Ameca’s still-creepy, obviously-robot exterior is replaced with wrap-around faux skin. Apart from a hole on the top of its head, everything has skin. There's realistic ears, eyelids and lips. Additionally, the robot has teeth, stubble and realistic forehead winkles; it must frown a lot.

Powered by 22 actuation motors, the Mesmer-based machine can realistically move individual facial muscles. This allows the robot to yawn, wiggle its jaw, smile and more. For example, at one point in the video, the robot gives a nightmare-inducing wink. Additionally, it can stare at you until you feel nothing but fear.

The creepazoid factor sure isn't helped by the fact that it's just a head with wires coming out of it. It brings an obvious comparison: Ash from Alien, who tried to choke someone with a nudey-mag. On the other hand, it could remind you of Bishop from Aliens, a much friendlier headless robot.

Read More: Sophia, an AI-powered robot, wants to become a mother.

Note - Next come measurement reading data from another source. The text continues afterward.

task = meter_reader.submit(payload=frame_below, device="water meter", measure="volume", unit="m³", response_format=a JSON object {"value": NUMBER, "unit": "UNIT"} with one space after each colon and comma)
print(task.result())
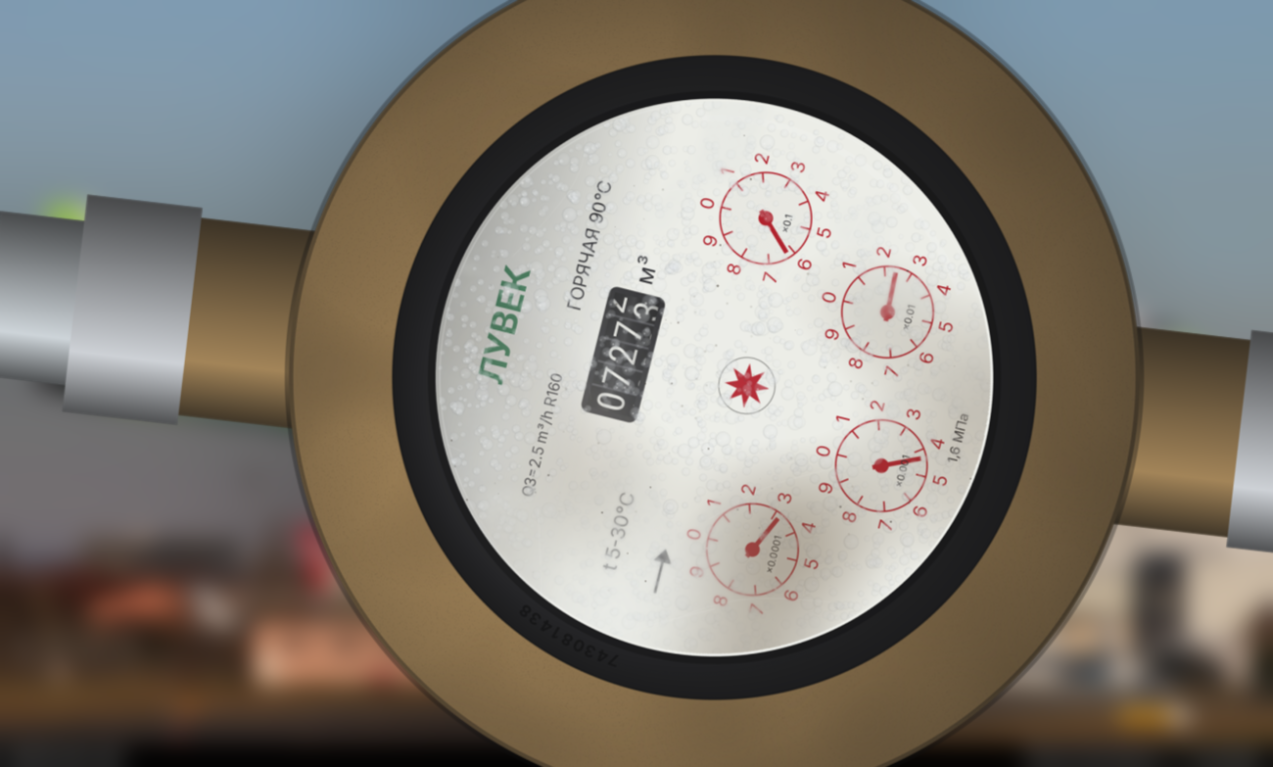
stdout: {"value": 7272.6243, "unit": "m³"}
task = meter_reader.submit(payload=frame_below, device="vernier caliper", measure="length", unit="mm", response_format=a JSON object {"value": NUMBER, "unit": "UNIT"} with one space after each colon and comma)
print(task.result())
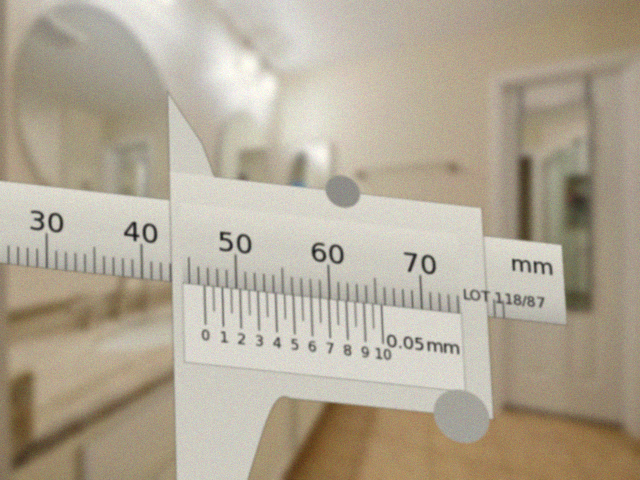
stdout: {"value": 46.6, "unit": "mm"}
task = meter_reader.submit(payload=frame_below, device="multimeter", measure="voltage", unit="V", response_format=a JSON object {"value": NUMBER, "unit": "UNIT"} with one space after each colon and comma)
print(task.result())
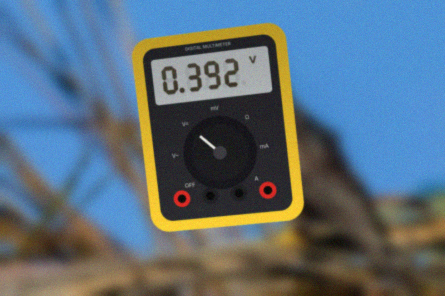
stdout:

It’s an impressive feat for robotics

As creepy as the current form on the Adran Mesmer robot is, it’s still a fantastic step forward for robotics. While not perfect, it is one of the more realistic humanoid robots we've seen. However, the addition of realistic skin and human appendages definitely makes it less approachable than Ameca.

Nevertheless, Engineered Arts is in a fantastic place for the future of its flesh-covered robotics. While we wouldn't want one of those creepy mechanised beings in our houses anytime soon, they're certainly pretty cool. And creepy. Did we mention creepy?